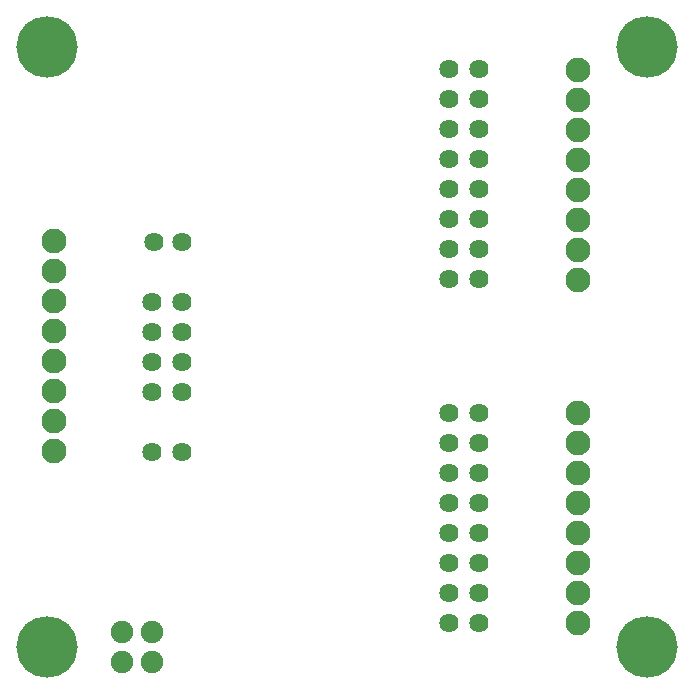
<source format=gbs>
G04 Layer: BottomSolderMaskLayer*
G04 EasyEDA v6.5.32, 2023-07-30 21:58:18*
G04 7de9140c348b43c9878d0c7d88b18126,5a6b42c53f6a479593ecc07194224c93,10*
G04 Gerber Generator version 0.2*
G04 Scale: 100 percent, Rotated: No, Reflected: No *
G04 Dimensions in millimeters *
G04 leading zeros omitted , absolute positions ,4 integer and 5 decimal *
%FSLAX45Y45*%
%MOMM*%

%ADD10C,5.2032*%
%ADD11C,1.6256*%
%ADD12C,1.9016*%
%ADD13C,2.1016*%

%LPD*%
D10*
G01*
X5461000Y381000D03*
G01*
X381000Y381000D03*
G01*
X381000Y5461000D03*
G01*
X5461000Y5461000D03*
D11*
G01*
X4038600Y3492500D03*
G01*
X3784600Y3492500D03*
G01*
X4038600Y3746500D03*
G01*
X3784600Y3746500D03*
G01*
X3784600Y4254500D03*
G01*
X4038600Y4254500D03*
G01*
X3784600Y4000500D03*
G01*
X4038600Y4000500D03*
G01*
X4038600Y5016500D03*
G01*
X3784600Y5016500D03*
G01*
X4038600Y5270500D03*
G01*
X3784600Y5270500D03*
G01*
X3784600Y4762500D03*
G01*
X4038600Y4762500D03*
G01*
X3784600Y4508500D03*
G01*
X4038600Y4508500D03*
G01*
X4038600Y1600200D03*
G01*
X3784600Y1600200D03*
G01*
X4038600Y1854200D03*
G01*
X3784600Y1854200D03*
G01*
X3784600Y2362200D03*
G01*
X4038600Y2362200D03*
G01*
X3784600Y2108200D03*
G01*
X4038600Y2108200D03*
G01*
X4038600Y1092200D03*
G01*
X3784600Y1092200D03*
G01*
X4038600Y1346200D03*
G01*
X3784600Y1346200D03*
G01*
X3784600Y838200D03*
G01*
X4038600Y838200D03*
G01*
X3784600Y584200D03*
G01*
X4038600Y584200D03*
G01*
X1270000Y2794000D03*
G01*
X1524000Y2794000D03*
G01*
X1270000Y2540000D03*
G01*
X1524000Y2540000D03*
G01*
X1524000Y2032000D03*
G01*
X1270000Y2032000D03*
G01*
X1270000Y3302000D03*
G01*
X1524000Y3302000D03*
G01*
X1270000Y3048000D03*
G01*
X1524000Y3048000D03*
G01*
X1524000Y3810000D03*
G01*
X1282700Y3810000D03*
D12*
G01*
X1270000Y254000D03*
G01*
X1270000Y508000D03*
G01*
X1016000Y508000D03*
G01*
X1016000Y254000D03*
D13*
G01*
X435406Y3812794D03*
G01*
X435406Y3558794D03*
G01*
X435406Y3304794D03*
G01*
X435406Y3050794D03*
G01*
X435406Y2796794D03*
G01*
X435406Y2542794D03*
G01*
X435406Y2288794D03*
G01*
X435406Y2034794D03*
G01*
X4873193Y5267705D03*
G01*
X4873193Y5013705D03*
G01*
X4873193Y4759705D03*
G01*
X4873193Y4505705D03*
G01*
X4873193Y4251705D03*
G01*
X4873193Y3997705D03*
G01*
X4873193Y3743705D03*
G01*
X4873193Y3489705D03*
G01*
X4873218Y581405D03*
G01*
X4873218Y835405D03*
G01*
X4873218Y1089405D03*
G01*
X4873218Y1343405D03*
G01*
X4873218Y1597405D03*
G01*
X4873218Y1851405D03*
G01*
X4873218Y2105405D03*
G01*
X4873218Y2359405D03*
M02*

</source>
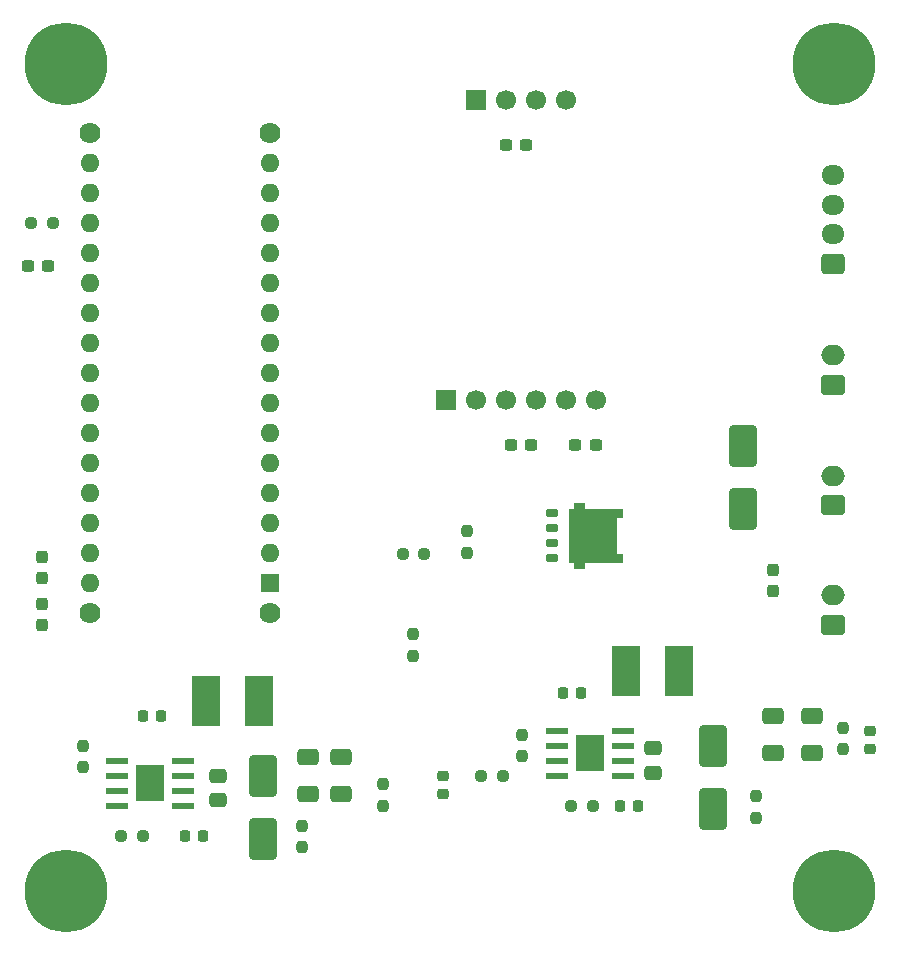
<source format=gbr>
%TF.GenerationSoftware,KiCad,Pcbnew,9.99.0-1132-g883a1f8d97*%
%TF.CreationDate,2025-07-04T12:47:25+02:00*%
%TF.ProjectId,BondheadSteering,426f6e64-6865-4616-9453-74656572696e,1*%
%TF.SameCoordinates,Original*%
%TF.FileFunction,Soldermask,Top*%
%TF.FilePolarity,Negative*%
%FSLAX46Y46*%
G04 Gerber Fmt 4.6, Leading zero omitted, Abs format (unit mm)*
G04 Created by KiCad (PCBNEW 9.99.0-1132-g883a1f8d97) date 2025-07-04 12:47:25*
%MOMM*%
%LPD*%
G01*
G04 APERTURE LIST*
G04 Aperture macros list*
%AMRoundRect*
0 Rectangle with rounded corners*
0 $1 Rounding radius*
0 $2 $3 $4 $5 $6 $7 $8 $9 X,Y pos of 4 corners*
0 Add a 4 corners polygon primitive as box body*
4,1,4,$2,$3,$4,$5,$6,$7,$8,$9,$2,$3,0*
0 Add four circle primitives for the rounded corners*
1,1,$1+$1,$2,$3*
1,1,$1+$1,$4,$5*
1,1,$1+$1,$6,$7*
1,1,$1+$1,$8,$9*
0 Add four rect primitives between the rounded corners*
20,1,$1+$1,$2,$3,$4,$5,0*
20,1,$1+$1,$4,$5,$6,$7,0*
20,1,$1+$1,$6,$7,$8,$9,0*
20,1,$1+$1,$8,$9,$2,$3,0*%
%AMFreePoly0*
4,1,18,-0.697500,2.280000,2.027500,2.280000,2.502500,2.280000,2.502500,1.530000,2.027500,1.530000,2.027500,-1.530000,2.502500,-1.530000,2.502500,-2.280000,-0.697500,-2.280000,-0.697500,-2.775000,-1.602500,-2.775000,-1.602500,-2.280000,-2.027500,-2.280000,-2.027500,2.280000,-1.602500,2.280000,-1.602500,2.775000,-0.697500,2.775000,-0.697500,2.280000,-0.697500,2.280000,$1*%
G04 Aperture macros list end*
%ADD10R,2.400000X4.200000*%
%ADD11RoundRect,0.225000X-0.250000X0.225000X-0.250000X-0.225000X0.250000X-0.225000X0.250000X0.225000X0*%
%ADD12R,1.700000X1.700000*%
%ADD13C,1.700000*%
%ADD14C,1.780000*%
%ADD15R,1.600000X1.600000*%
%ADD16O,1.600000X1.600000*%
%ADD17RoundRect,0.250000X-0.900000X1.500000X-0.900000X-1.500000X0.900000X-1.500000X0.900000X1.500000X0*%
%ADD18RoundRect,0.237500X-0.237500X0.250000X-0.237500X-0.250000X0.237500X-0.250000X0.237500X0.250000X0*%
%ADD19RoundRect,0.225000X-0.225000X-0.250000X0.225000X-0.250000X0.225000X0.250000X-0.225000X0.250000X0*%
%ADD20RoundRect,0.250000X-0.475000X0.337500X-0.475000X-0.337500X0.475000X-0.337500X0.475000X0.337500X0*%
%ADD21RoundRect,0.237500X0.237500X-0.250000X0.237500X0.250000X-0.237500X0.250000X-0.237500X-0.250000X0*%
%ADD22RoundRect,0.237500X0.250000X0.237500X-0.250000X0.237500X-0.250000X-0.237500X0.250000X-0.237500X0*%
%ADD23RoundRect,0.237500X0.300000X0.237500X-0.300000X0.237500X-0.300000X-0.237500X0.300000X-0.237500X0*%
%ADD24RoundRect,0.250000X0.750000X-0.600000X0.750000X0.600000X-0.750000X0.600000X-0.750000X-0.600000X0*%
%ADD25O,2.000000X1.700000*%
%ADD26RoundRect,0.250000X-0.650000X0.412500X-0.650000X-0.412500X0.650000X-0.412500X0.650000X0.412500X0*%
%ADD27RoundRect,0.237500X0.237500X-0.300000X0.237500X0.300000X-0.237500X0.300000X-0.237500X-0.300000X0*%
%ADD28R,1.910000X0.610000*%
%ADD29R,1.205000X1.550000*%
%ADD30C,7.000000*%
%ADD31RoundRect,0.237500X-0.237500X0.300000X-0.237500X-0.300000X0.237500X-0.300000X0.237500X0.300000X0*%
%ADD32RoundRect,0.250000X0.900000X-1.500000X0.900000X1.500000X-0.900000X1.500000X-0.900000X-1.500000X0*%
%ADD33RoundRect,0.250000X0.725000X-0.600000X0.725000X0.600000X-0.725000X0.600000X-0.725000X-0.600000X0*%
%ADD34O,1.950000X1.700000*%
%ADD35RoundRect,0.237500X-0.250000X-0.237500X0.250000X-0.237500X0.250000X0.237500X-0.250000X0.237500X0*%
%ADD36RoundRect,0.237500X-0.237500X0.287500X-0.237500X-0.287500X0.237500X-0.287500X0.237500X0.287500X0*%
%ADD37RoundRect,0.187500X-0.312500X-0.187500X0.312500X-0.187500X0.312500X0.187500X-0.312500X0.187500X0*%
%ADD38FreePoly0,0.000000*%
G04 APERTURE END LIST*
D10*
%TO.C,L3*%
X137450000Y-102870000D03*
X141950000Y-102870000D03*
%TD*%
D11*
%TO.C,C11*%
X121920000Y-111760000D03*
X121920000Y-113310000D03*
%TD*%
D12*
%TO.C,J2*%
X122168824Y-79959956D03*
D13*
X124708824Y-79959956D03*
X127248824Y-79959956D03*
X129788824Y-79959956D03*
X132328824Y-79959956D03*
X134868824Y-79959956D03*
%TD*%
D14*
%TO.C,A1*%
X107240000Y-98000000D03*
X107240000Y-57360000D03*
X92000000Y-98000000D03*
X92000000Y-57360000D03*
D15*
X107240000Y-95460000D03*
D16*
X107240000Y-92920000D03*
X107240000Y-90380000D03*
X107240000Y-87840000D03*
X107240000Y-85300000D03*
X107240000Y-82760000D03*
X107240000Y-80220000D03*
X107240000Y-77680000D03*
X107240000Y-75140000D03*
X107240000Y-72600000D03*
X107240000Y-70060000D03*
X107240000Y-67520000D03*
X107240000Y-64980000D03*
X107240000Y-62440000D03*
X107240000Y-59900000D03*
X92000000Y-59900000D03*
X92000000Y-62440000D03*
X92000000Y-64980000D03*
X92000000Y-67520000D03*
X92000000Y-70060000D03*
X92000000Y-72600000D03*
X92000000Y-75140000D03*
X92000000Y-77680000D03*
X92000000Y-80220000D03*
X92000000Y-82760000D03*
X92000000Y-85300000D03*
X92000000Y-87840000D03*
X92000000Y-90380000D03*
X92000000Y-92920000D03*
X92000000Y-95460000D03*
%TD*%
D17*
%TO.C,D2*%
X144780000Y-109220000D03*
X144780000Y-114620000D03*
%TD*%
D18*
%TO.C,R4*%
X91440000Y-109220000D03*
X91440000Y-111045000D03*
%TD*%
D19*
%TO.C,C7*%
X100050000Y-116840000D03*
X101600000Y-116840000D03*
%TD*%
D20*
%TO.C,C8*%
X102870000Y-111760000D03*
X102870000Y-113835000D03*
%TD*%
D21*
%TO.C,R13*%
X110000000Y-117833900D03*
X110000000Y-116008900D03*
%TD*%
D22*
%TO.C,R6*%
X96520000Y-116840000D03*
X94695000Y-116840000D03*
%TD*%
D23*
%TO.C,C2*%
X129381324Y-83769956D03*
X127656324Y-83769956D03*
%TD*%
D22*
%TO.C,R9*%
X134620000Y-114300000D03*
X132795000Y-114300000D03*
%TD*%
D24*
%TO.C,J1*%
X154940000Y-78660000D03*
D25*
X154940000Y-76160000D03*
%TD*%
D18*
%TO.C,R10*%
X119412500Y-99775000D03*
X119412500Y-101600000D03*
%TD*%
D26*
%TO.C,C10*%
X110500000Y-110196400D03*
X110500000Y-113321400D03*
%TD*%
D24*
%TO.C,J5*%
X154940000Y-88860000D03*
D25*
X154940000Y-86360000D03*
%TD*%
D27*
%TO.C,C6*%
X88000000Y-95000000D03*
X88000000Y-93275000D03*
%TD*%
D28*
%TO.C,U2*%
X131600000Y-107950000D03*
X131600000Y-109220000D03*
X131600000Y-110490000D03*
X131600000Y-111760000D03*
X137160000Y-111760000D03*
X137160000Y-110490000D03*
X137160000Y-109220000D03*
X137160000Y-107950000D03*
D29*
X133777500Y-109080000D03*
X133777500Y-110630000D03*
X134982500Y-109080000D03*
X134982500Y-110630000D03*
%TD*%
D22*
%TO.C,R1*%
X88900000Y-65000000D03*
X87075000Y-65000000D03*
%TD*%
D19*
%TO.C,C9*%
X96520000Y-106680000D03*
X98070000Y-106680000D03*
%TD*%
D22*
%TO.C,R11*%
X127000000Y-111760000D03*
X125175000Y-111760000D03*
%TD*%
D26*
%TO.C,C15*%
X153210000Y-106680000D03*
X153210000Y-109805000D03*
%TD*%
D30*
%TO.C,H2*%
X155000000Y-121521400D03*
%TD*%
D23*
%TO.C,C3*%
X128973824Y-58369956D03*
X127248824Y-58369956D03*
%TD*%
D31*
%TO.C,C5*%
X149860000Y-94387500D03*
X149860000Y-96112500D03*
%TD*%
D21*
%TO.C,R12*%
X148400000Y-115346400D03*
X148400000Y-113521400D03*
%TD*%
D23*
%TO.C,C1*%
X88492500Y-68580000D03*
X86767500Y-68580000D03*
%TD*%
D20*
%TO.C,C13*%
X139700000Y-109452500D03*
X139700000Y-111527500D03*
%TD*%
D32*
%TO.C,D4*%
X147320000Y-89220000D03*
X147320000Y-83820000D03*
%TD*%
D30*
%TO.C,H3*%
X90000000Y-51521400D03*
%TD*%
D28*
%TO.C,U1*%
X94342500Y-110490000D03*
X94342500Y-111760000D03*
X94342500Y-113030000D03*
X94342500Y-114300000D03*
X99902500Y-114300000D03*
X99902500Y-113030000D03*
X99902500Y-111760000D03*
X99902500Y-110490000D03*
D29*
X96520000Y-111620000D03*
X96520000Y-113170000D03*
X97725000Y-111620000D03*
X97725000Y-113170000D03*
%TD*%
D33*
%TO.C,J4*%
X154940000Y-68420000D03*
D34*
X154940000Y-65920000D03*
X154940000Y-63420000D03*
X154940000Y-60920000D03*
%TD*%
D21*
%TO.C,R5*%
X116840000Y-114300000D03*
X116840000Y-112475000D03*
%TD*%
%TO.C,R3*%
X124000000Y-92912500D03*
X124000000Y-91087500D03*
%TD*%
D10*
%TO.C,L2*%
X101890000Y-105410000D03*
X106390000Y-105410000D03*
%TD*%
D24*
%TO.C,J6*%
X154940000Y-98980000D03*
D25*
X154940000Y-96480000D03*
%TD*%
D18*
%TO.C,R7*%
X128627500Y-108307500D03*
X128627500Y-110132500D03*
%TD*%
D35*
%TO.C,R2*%
X118500000Y-93000000D03*
X120325000Y-93000000D03*
%TD*%
D11*
%TO.C,C16*%
X158100000Y-107946400D03*
X158100000Y-109496400D03*
%TD*%
D36*
%TO.C,L1*%
X88000000Y-97250000D03*
X88000000Y-99000000D03*
%TD*%
D30*
%TO.C,H1*%
X90000000Y-121521400D03*
%TD*%
D26*
%TO.C,C17*%
X149860000Y-106680000D03*
X149860000Y-109805000D03*
%TD*%
D23*
%TO.C,C4*%
X134868824Y-83769956D03*
X133143824Y-83769956D03*
%TD*%
D19*
%TO.C,C12*%
X136880000Y-114300000D03*
X138430000Y-114300000D03*
%TD*%
D21*
%TO.C,R8*%
X155800000Y-109533900D03*
X155800000Y-107708900D03*
%TD*%
D19*
%TO.C,C14*%
X132080000Y-104760000D03*
X133630000Y-104760000D03*
%TD*%
D26*
%TO.C,C18*%
X113300000Y-110196400D03*
X113300000Y-113321400D03*
%TD*%
D37*
%TO.C,Q1*%
X131127750Y-89535000D03*
X131127750Y-90805000D03*
X131127750Y-92075000D03*
X131127750Y-93345000D03*
D38*
X134620000Y-91440000D03*
%TD*%
D17*
%TO.C,D3*%
X106680000Y-111760000D03*
X106680000Y-117160000D03*
%TD*%
D30*
%TO.C,H4*%
X155000000Y-51521400D03*
%TD*%
D12*
%TO.C,J3*%
X124708824Y-54559956D03*
D13*
X127248824Y-54559956D03*
X129788824Y-54559956D03*
X132328824Y-54559956D03*
%TD*%
M02*

</source>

---------------

### TASK
Repeat, with no pictures, each line from the beginning of the data through the line containing "G04 Dimensions in millimeters *", inclusive.

### ANSWER SPACE
<source format=gbs>
G04 Layer: BottomSolderMaskLayer*
G04 EasyEDA v6.5.32, 2023-07-30 21:58:18*
G04 7de9140c348b43c9878d0c7d88b18126,5a6b42c53f6a479593ecc07194224c93,10*
G04 Gerber Generator version 0.2*
G04 Scale: 100 percent, Rotated: No, Reflected: No *
G04 Dimensions in millimeters *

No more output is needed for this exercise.